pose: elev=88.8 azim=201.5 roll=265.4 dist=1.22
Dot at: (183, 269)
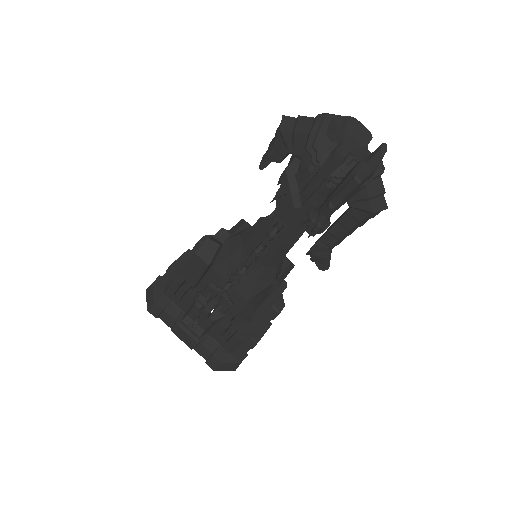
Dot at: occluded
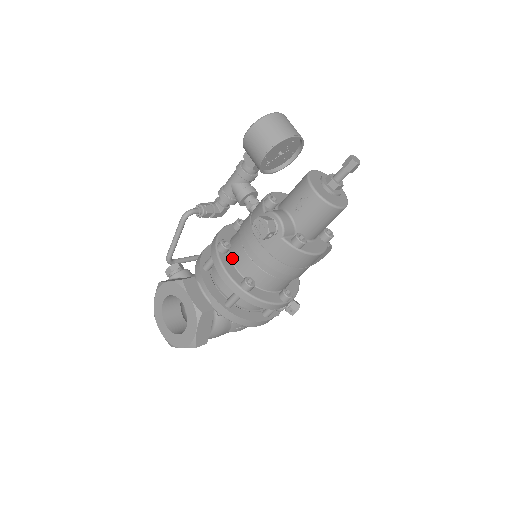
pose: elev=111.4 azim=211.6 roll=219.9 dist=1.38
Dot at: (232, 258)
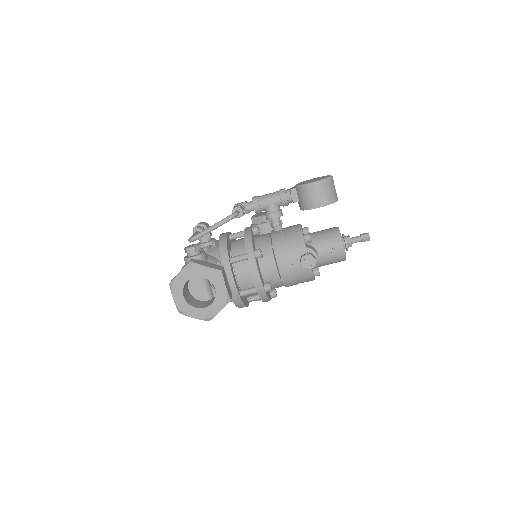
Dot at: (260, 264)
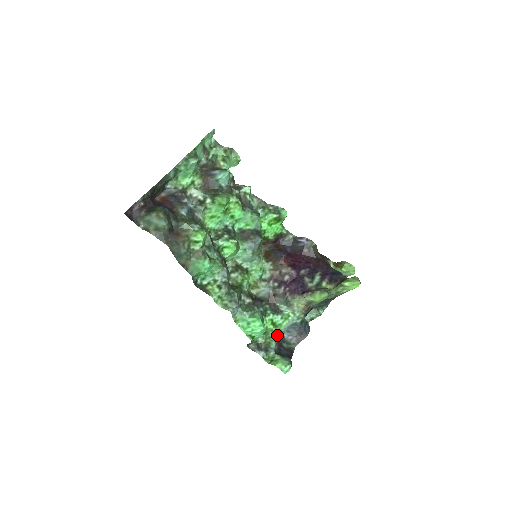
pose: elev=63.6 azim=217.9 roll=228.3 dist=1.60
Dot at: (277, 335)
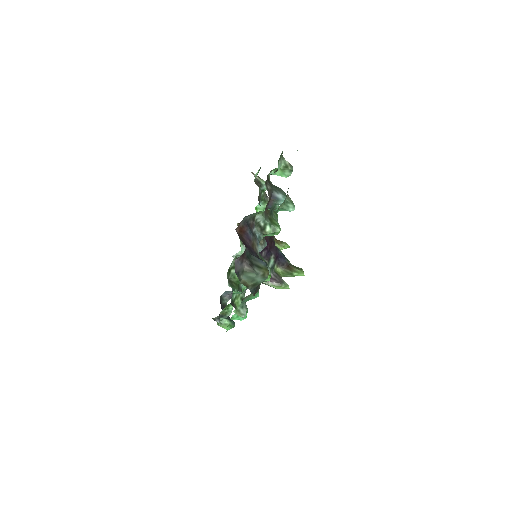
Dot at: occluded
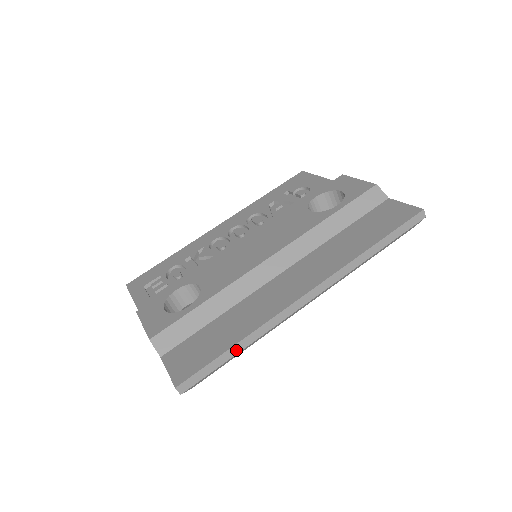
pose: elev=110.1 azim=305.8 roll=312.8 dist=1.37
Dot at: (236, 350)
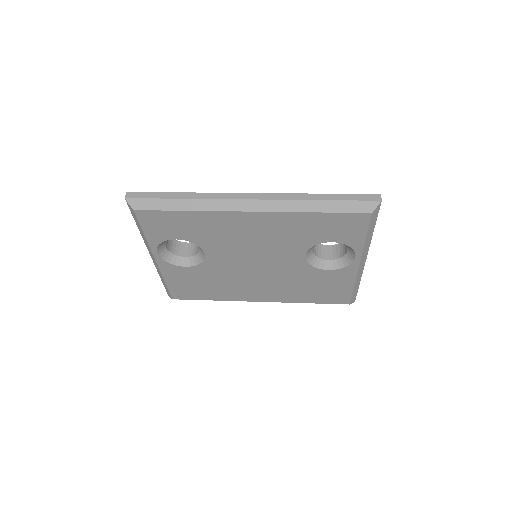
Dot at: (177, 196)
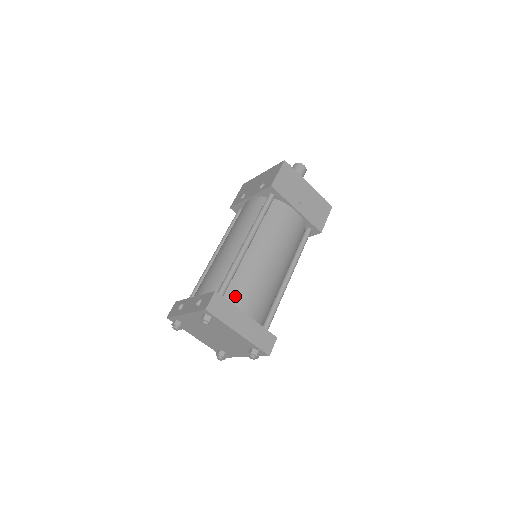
○ ○ ○ ○
- [WHAT TO PRODUCE]
Put every line of the records above into a Markdown table with the columns Row and Text, one line per row, numbered from 1, with blank lines omitted. Leave the pictures out of the table.

- [RESPONSE TO THIS EXERCISE]
| Row | Text |
|---|---|
| 1 | pose: elev=88.8 azim=201.5 roll=265.4 dist=1.22 |
| 2 | Dot at: (183, 269) |
| 3 | Dot at: occluded |
| 4 | pose: elev=111.4 azim=211.6 roll=219.9 dist=1.38 |
| 5 | Dot at: (232, 258) |
| 6 | Dot at: (260, 264) |
| 7 | pose: elev=63.6 azim=217.9 roll=228.3 dist=1.60 |
| 8 | Dot at: (277, 335) |
| 9 | Dot at: occluded |
| 10 | pose: elev=110.1 azim=305.8 roll=312.8 dist=1.37 |
| 11 | Dot at: (236, 350) |
| 12 | Dot at: (177, 196) |